Por Beltrán Villegas
1 Sam 16,1b-7.10.13ª; Ef 5,8-14; Jn 9,1-41
Podríamos decir que el núcleo medular del evangelio de hoy está en el contraste y el conflicto entre uno que se sabía ciego y llega a ser «vidente» y otros que se creían «videntes» y quedan como ciegos. Se subraya que el verdadero «ver» consiste en reconocer a Jesús como la verdadera luz, y -por tanto- la verdadera ceguera consiste en no reconocerlo como tal. También se destaca que la ceguera del que era ciego era involuntaria e inculpable, y la ceguera de los otros, voluntaria y culpable: estos no querían ver, y aquel no podía ver. Y no cabe duda de que, en el relato, el interés real se centra en los que no quieren ver, y es este, un problema -o un tema- de actualidad permanente.
A los destinatarios de la carta que leímos como primera lectura les decía el apóstol: «En otro tiempo ustedes eran pura oscuridad; ahora, unidos al Señor, son luz». ¿Se nos puede decir lo mismo a nosotros? Es obvio que lo que se expresa en la imagen de la luz es lo que nos hace capaces de discernir la verdad. Si es así, la pregunta recién hecha equivale a interrogarnos si vemos las cosas como son, es decir, como Dios las ve (cf. 1ª lectura). Tenemos que partir reconociendo que la «verdadera verdad» se nos oculta con facilidad, y quedamos a menudo viviendo en un mundo superficial y falso, igual o peor que si fuéramos ciegos, sumidos en una inextricable confusión y sin interés vital por llegar a discernir lo verdadero de lo falso, lo real de lo aparente, lo objetivo de lo subjetivo e ilusorio, lo que es de lo que quisiéramos que fuera; tenemos todos la tendencia a reducir la realidad al mundo pequeño en que nos movemos y así podemos llegar a pensar, por ejemplo, que Chile es el barrio alto de Santiago y que La Pintana pertenece a otro planeta; y tenemos además una gran capacidad de autoengaño (que es como hacer trampas al sacar un solitario). Lo que es importante señalar es que una vida así nos reduce a la condición de objetos sin consistencia, llevados a la deriva, entregados sin defensa a los prejuicios colectivos, a la moda, al afán de estar «in», a los «slogans», a los rumores, a los intereses de grupo o de clase, a las ideologías, a las deformaciones de la publicidad. Una vida así es una vida en las tinieblas y en la esclavitud, pues solo la verdad nos hace libres en la medida en que nos hace lúcidos y capaces de discernimiento en todos los ámbitos concretos.

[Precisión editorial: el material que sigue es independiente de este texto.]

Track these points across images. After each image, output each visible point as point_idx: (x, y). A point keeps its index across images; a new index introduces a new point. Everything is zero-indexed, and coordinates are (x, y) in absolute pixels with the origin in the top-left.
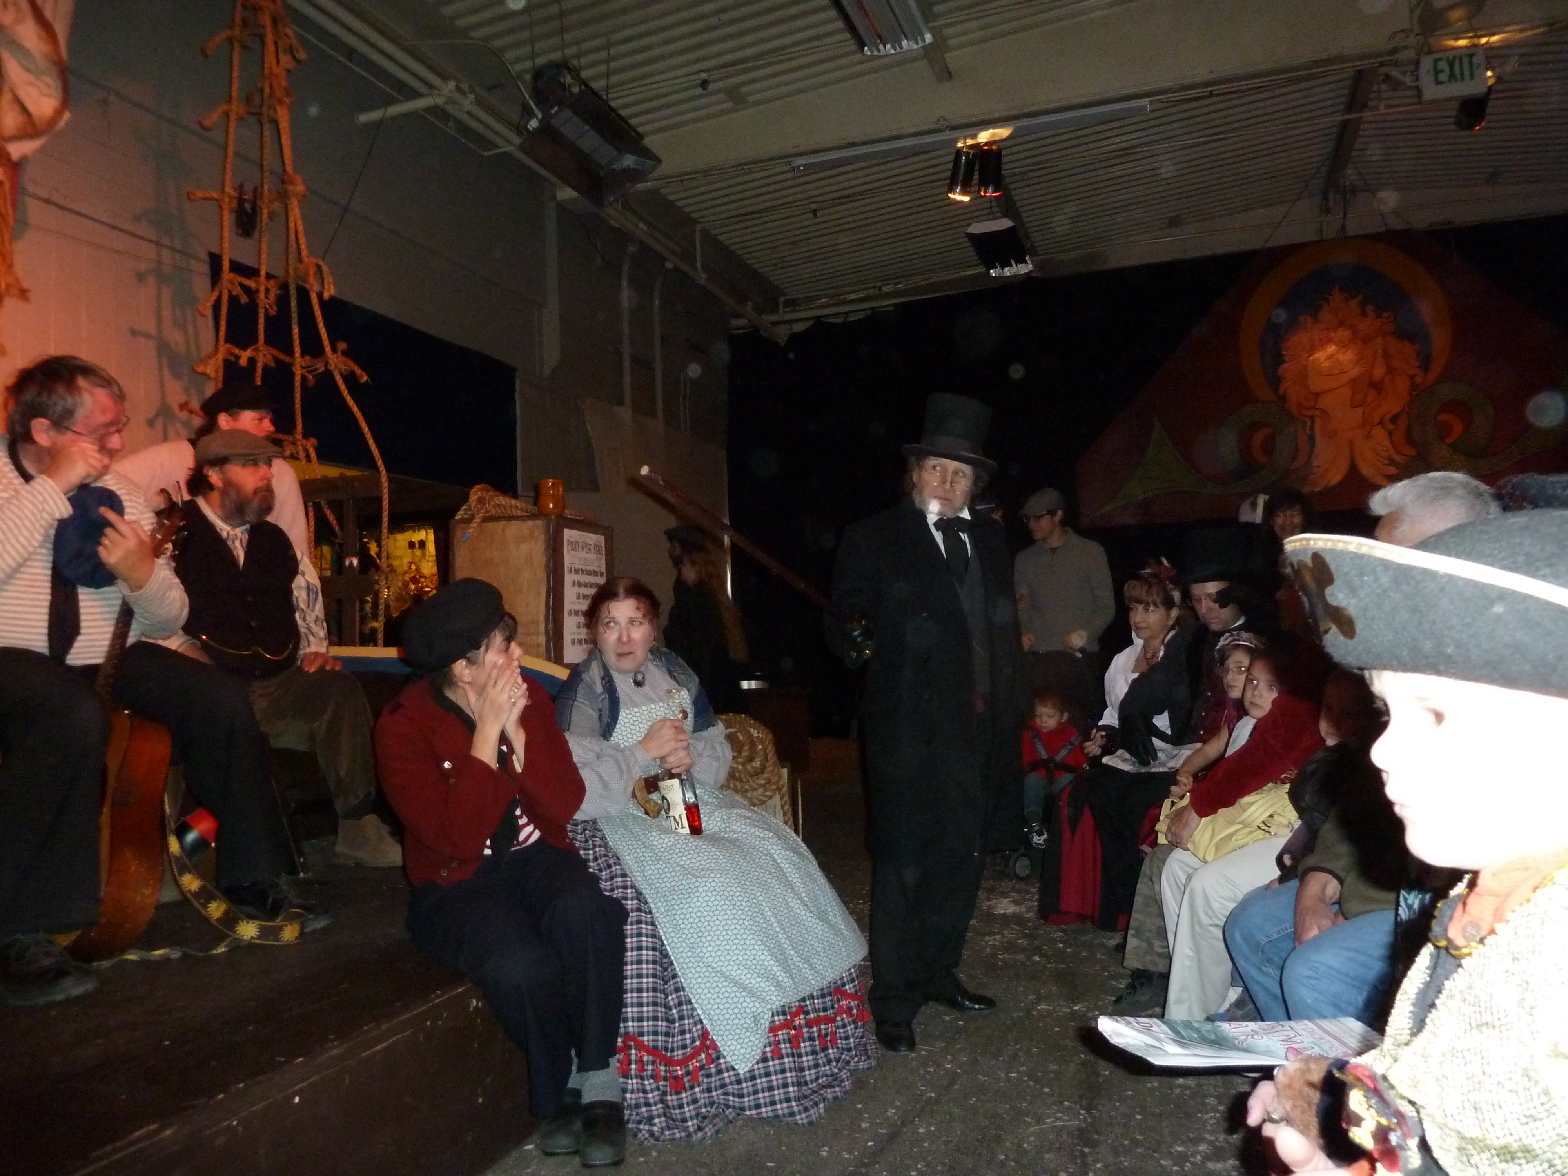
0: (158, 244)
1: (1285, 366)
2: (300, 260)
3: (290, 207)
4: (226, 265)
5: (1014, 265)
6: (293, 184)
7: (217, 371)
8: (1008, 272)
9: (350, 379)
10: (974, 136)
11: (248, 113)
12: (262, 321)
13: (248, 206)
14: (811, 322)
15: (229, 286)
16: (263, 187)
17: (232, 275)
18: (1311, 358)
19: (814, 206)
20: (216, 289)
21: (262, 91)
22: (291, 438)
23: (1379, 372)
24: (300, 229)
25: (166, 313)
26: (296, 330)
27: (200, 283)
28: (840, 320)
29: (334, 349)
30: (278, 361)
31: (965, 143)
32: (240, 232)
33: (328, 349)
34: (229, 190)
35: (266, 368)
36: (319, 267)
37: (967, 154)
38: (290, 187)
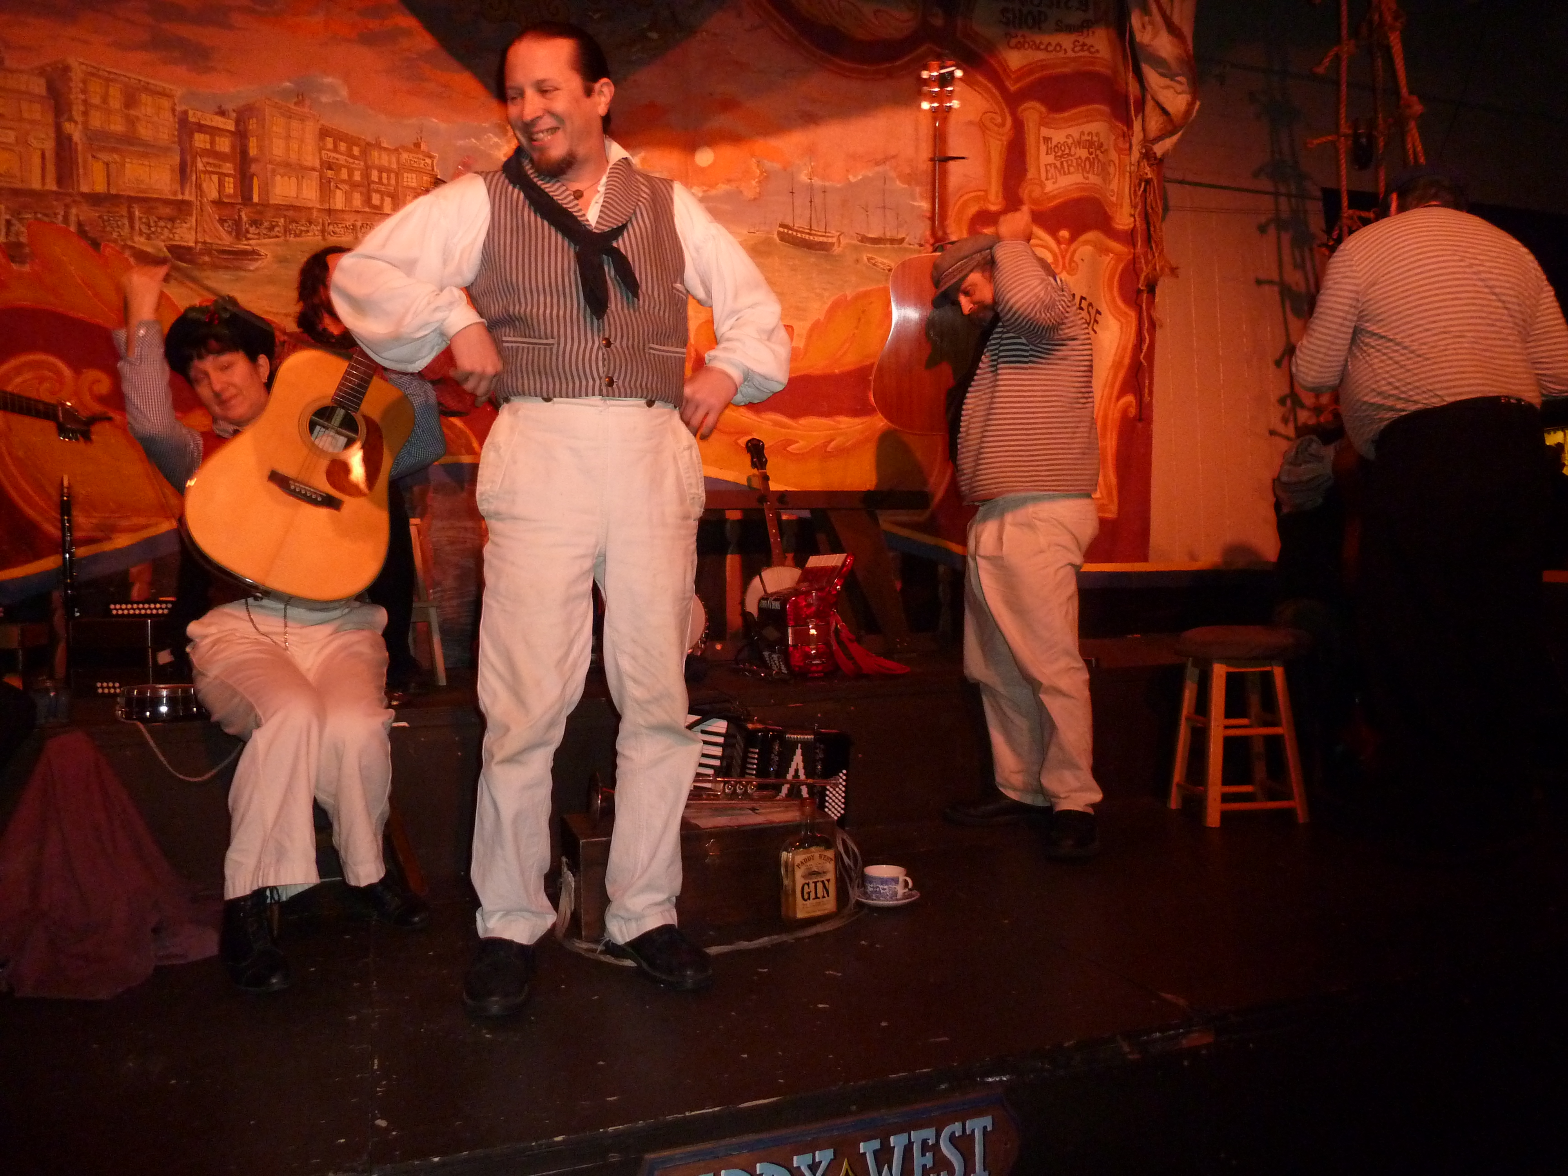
4: (1345, 202)
6: (1410, 107)
11: (1359, 47)
13: (1363, 140)
15: (1349, 222)
16: (1377, 117)
17: (1351, 212)
21: (1371, 20)
24: (1419, 147)
34: (1345, 129)
38: (1407, 111)
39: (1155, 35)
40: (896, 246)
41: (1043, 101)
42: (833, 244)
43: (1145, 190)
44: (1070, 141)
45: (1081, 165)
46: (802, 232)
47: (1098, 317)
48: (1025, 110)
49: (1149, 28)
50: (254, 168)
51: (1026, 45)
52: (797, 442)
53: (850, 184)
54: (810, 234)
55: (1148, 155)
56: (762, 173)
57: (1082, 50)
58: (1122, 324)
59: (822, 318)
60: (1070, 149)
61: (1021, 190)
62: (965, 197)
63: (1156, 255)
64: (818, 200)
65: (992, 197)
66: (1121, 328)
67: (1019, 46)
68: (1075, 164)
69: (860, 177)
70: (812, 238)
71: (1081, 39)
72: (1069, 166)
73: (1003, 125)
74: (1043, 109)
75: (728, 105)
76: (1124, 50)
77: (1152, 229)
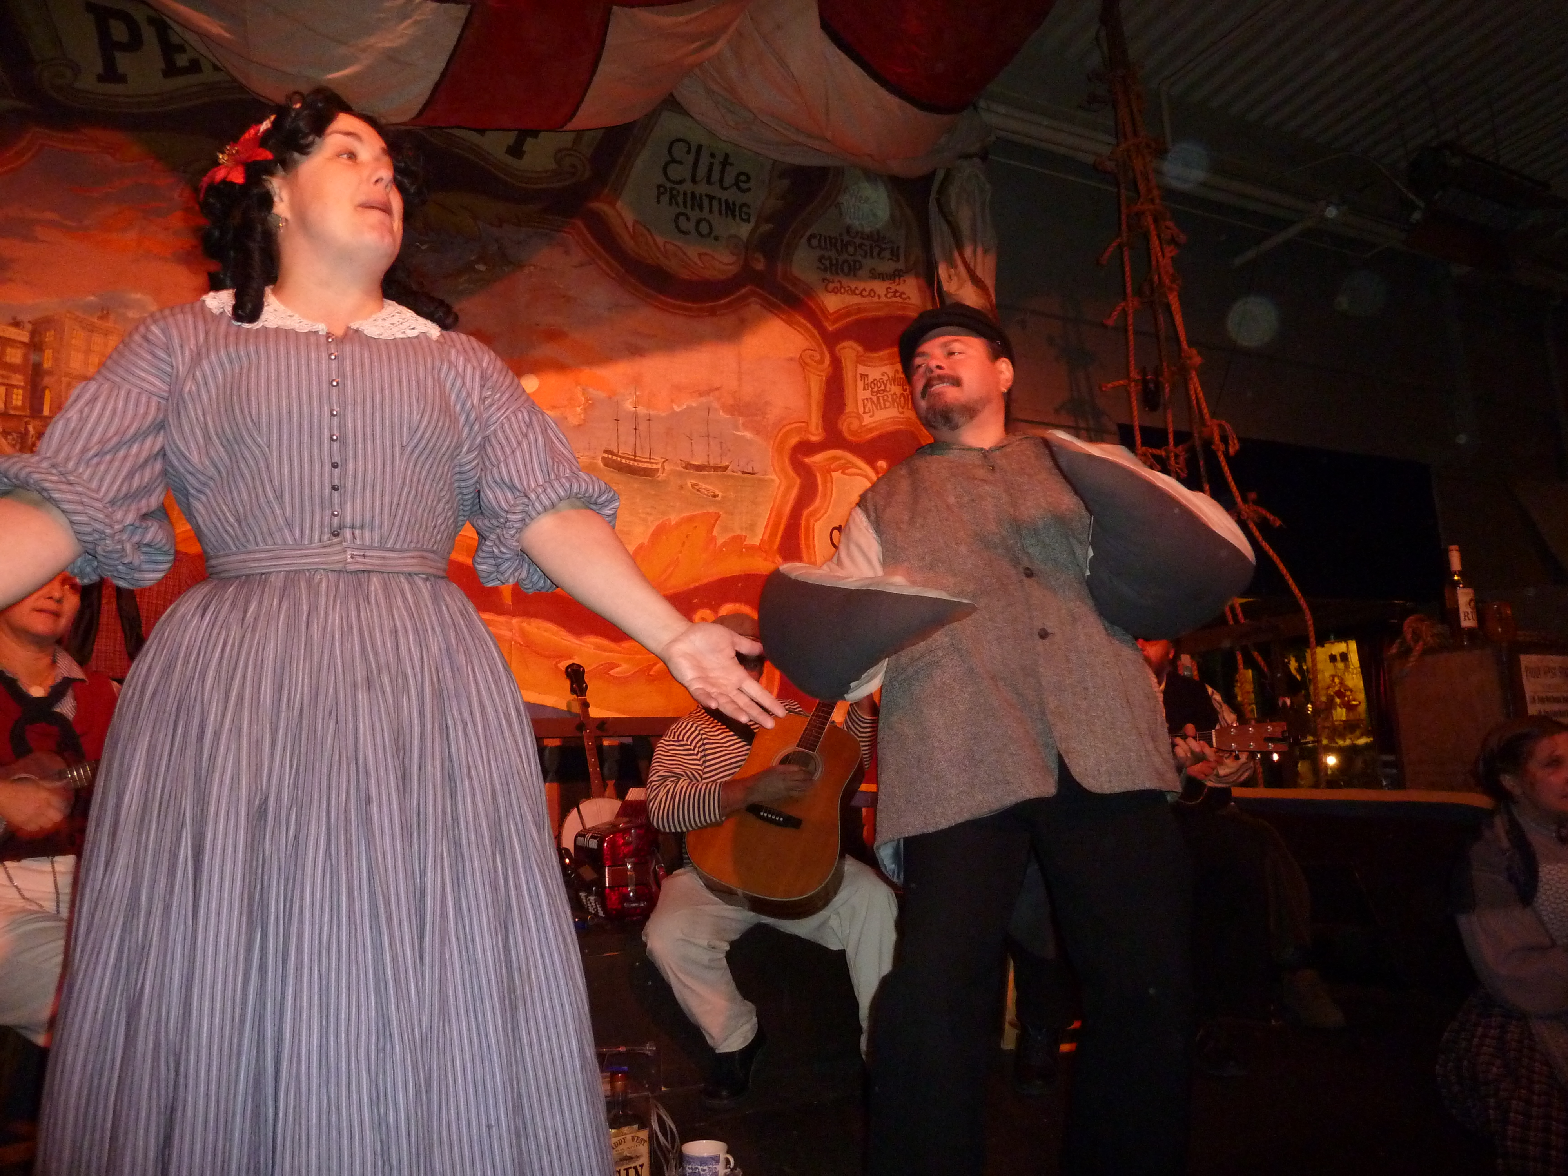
2: (1204, 425)
3: (1188, 377)
4: (1138, 440)
6: (1190, 359)
11: (1143, 304)
13: (1152, 386)
15: (1143, 458)
16: (1162, 365)
17: (1144, 449)
21: (1152, 282)
24: (1200, 395)
29: (1245, 500)
32: (1147, 407)
34: (1134, 375)
36: (1221, 427)
38: (1188, 362)
39: (961, 286)
40: (719, 473)
41: (859, 340)
42: (657, 470)
45: (896, 400)
46: (628, 459)
48: (843, 348)
49: (955, 279)
50: (47, 380)
51: (843, 291)
52: (619, 666)
53: (674, 414)
54: (635, 460)
56: (587, 400)
57: (895, 296)
59: (646, 541)
60: (885, 385)
61: (840, 423)
62: (788, 428)
64: (642, 427)
65: (813, 427)
67: (835, 291)
68: (890, 399)
69: (685, 407)
70: (636, 464)
71: (894, 287)
72: (885, 401)
73: (821, 362)
74: (860, 349)
75: (553, 335)
76: (933, 298)
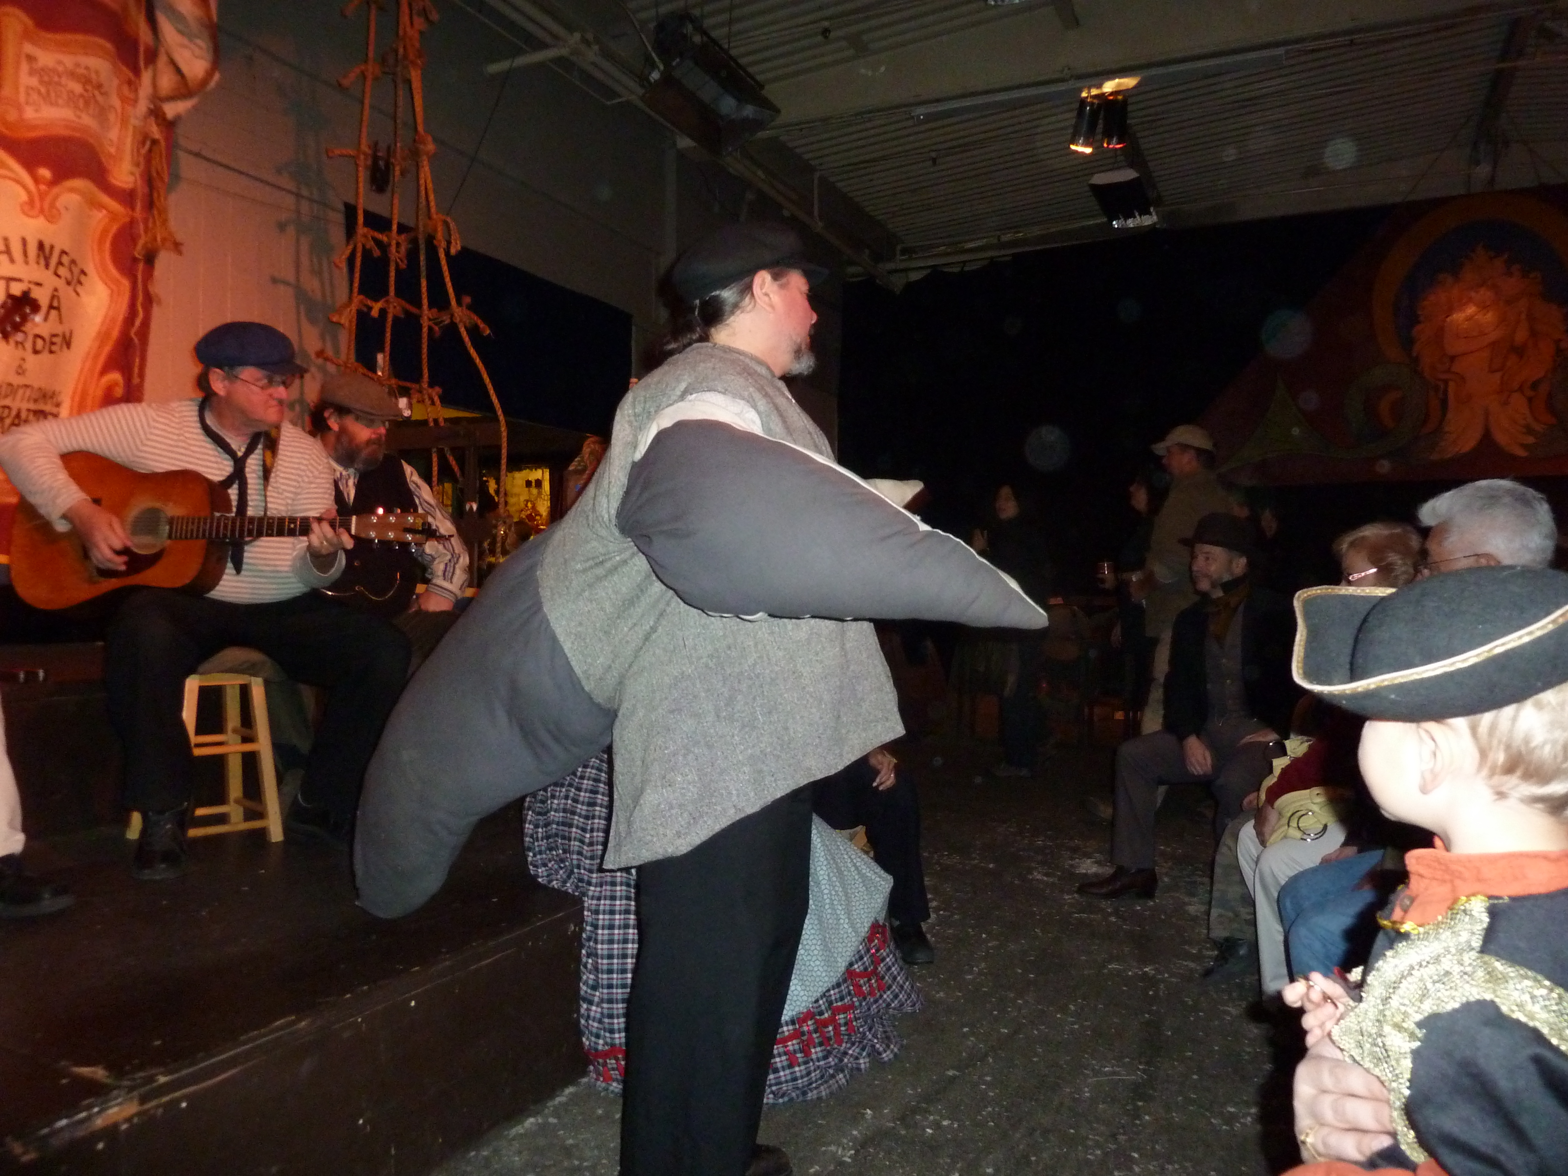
0: (298, 196)
1: (1419, 327)
2: (430, 218)
3: (420, 164)
4: (361, 219)
5: (1138, 217)
6: (425, 144)
7: (350, 322)
8: (1131, 223)
9: (474, 331)
10: (1100, 86)
11: (384, 73)
12: (392, 274)
13: (381, 163)
14: (929, 271)
15: (363, 240)
16: (396, 145)
17: (366, 230)
18: (1448, 319)
19: (933, 155)
20: (351, 243)
21: (396, 51)
22: (417, 386)
23: (1521, 335)
24: (430, 186)
25: (305, 261)
26: (424, 283)
27: (337, 234)
28: (956, 270)
29: (459, 303)
30: (407, 313)
31: (1089, 92)
32: (374, 188)
33: (453, 302)
34: (364, 148)
35: (396, 319)
36: (446, 224)
37: (1092, 104)
38: (422, 147)
41: (30, 12)
43: (150, 151)
44: (60, 69)
45: (72, 100)
47: (83, 278)
55: (156, 113)
58: (112, 291)
60: (60, 78)
63: (158, 223)
66: (111, 296)
68: (65, 97)
72: (57, 97)
74: (29, 22)
77: (155, 195)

La exigencia de vivir en la luz y en la verdad es irrealizable para un cristiano si su vida no tiene una dimensión «contemplativa». Quiero decir que si la búsqueda del conocimiento de la verdad y de su comprensión y asimilación personal no despierta nuestro interés y no encuentra espacio en nuestro programa de vida; que si no le encontramos sentido a dedicar una parte de nuestros días a pensar lo que significa Jesús para nosotros, a descubrir y gozar la maravilla de que en él se nos entregue Dios sin reservas, simplemente nuestra vida cristiana es una caricatura, estamos llevando un nombre engañoso: no solo de engaño para los demás, sino también para nosotros mismos. Si no nos interesa Dios en sí mismo, ¿para qué queremos irnos al cielo?

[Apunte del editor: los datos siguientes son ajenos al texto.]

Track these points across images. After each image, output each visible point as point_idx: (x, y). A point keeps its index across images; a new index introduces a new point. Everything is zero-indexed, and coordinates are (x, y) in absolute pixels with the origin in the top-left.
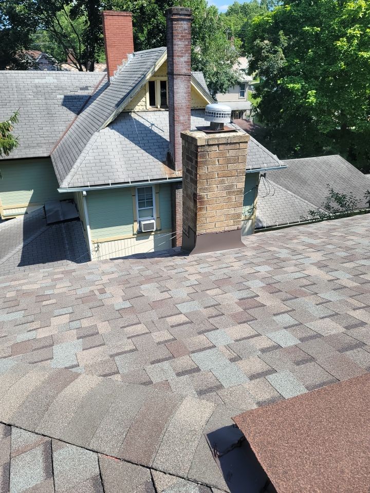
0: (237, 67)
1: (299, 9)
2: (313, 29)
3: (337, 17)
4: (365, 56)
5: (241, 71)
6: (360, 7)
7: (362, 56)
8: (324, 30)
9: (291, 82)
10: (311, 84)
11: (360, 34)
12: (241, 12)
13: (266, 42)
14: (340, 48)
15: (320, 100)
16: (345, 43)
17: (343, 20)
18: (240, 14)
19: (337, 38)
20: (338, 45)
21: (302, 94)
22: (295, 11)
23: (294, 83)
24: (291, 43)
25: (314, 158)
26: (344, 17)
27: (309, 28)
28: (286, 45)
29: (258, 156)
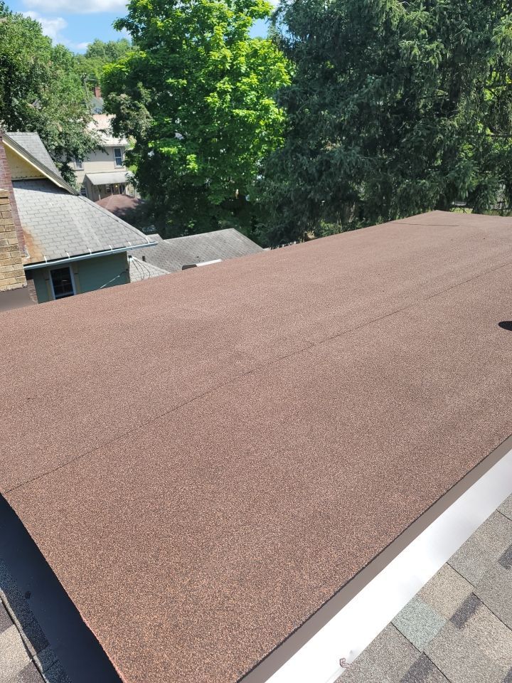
0: (94, 126)
1: (157, 56)
2: (178, 82)
3: (203, 68)
4: (241, 114)
5: (100, 133)
6: (225, 57)
7: (238, 115)
8: (192, 83)
9: (164, 145)
10: (189, 147)
11: (231, 88)
12: (107, 54)
13: (124, 96)
14: (212, 105)
15: (202, 165)
16: (216, 99)
17: (210, 72)
18: (106, 57)
19: (207, 93)
20: (209, 101)
21: (180, 159)
22: (152, 59)
23: (169, 146)
24: (156, 98)
25: (206, 235)
26: (211, 68)
27: (173, 81)
28: (150, 100)
29: (118, 233)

Si la vida cristiana como tal no tiene esa imprescindible dimensión contemplativa, la vida de las carmelitas o de otras órdenes no tiene justificación cristiana. Es evidente que la vocación a la vida contemplativa propiamente tal no es para todos. Pero la vida de los contemplativos y contemplativas es una necesidad para la Iglesia, porque tiene la misión de impedirnos olvidar que sin una vida contemplativa robusta, nuestra vida cristiana se vuelve mustia y rutinaria. Y es un llamado de Dios para nuestra Iglesia nacional, que la primera santa chilena, Teresita de los Andes, sea una contemplativa.
No hay vida verdaderamente evangélica que no surja de la luz: es decir de la Verdad de Dios conocida, pensada, amada y gratuitamente contemplada. Es imposible seguir a Jesús si no se tienen los ojos abiertos y clavados en él.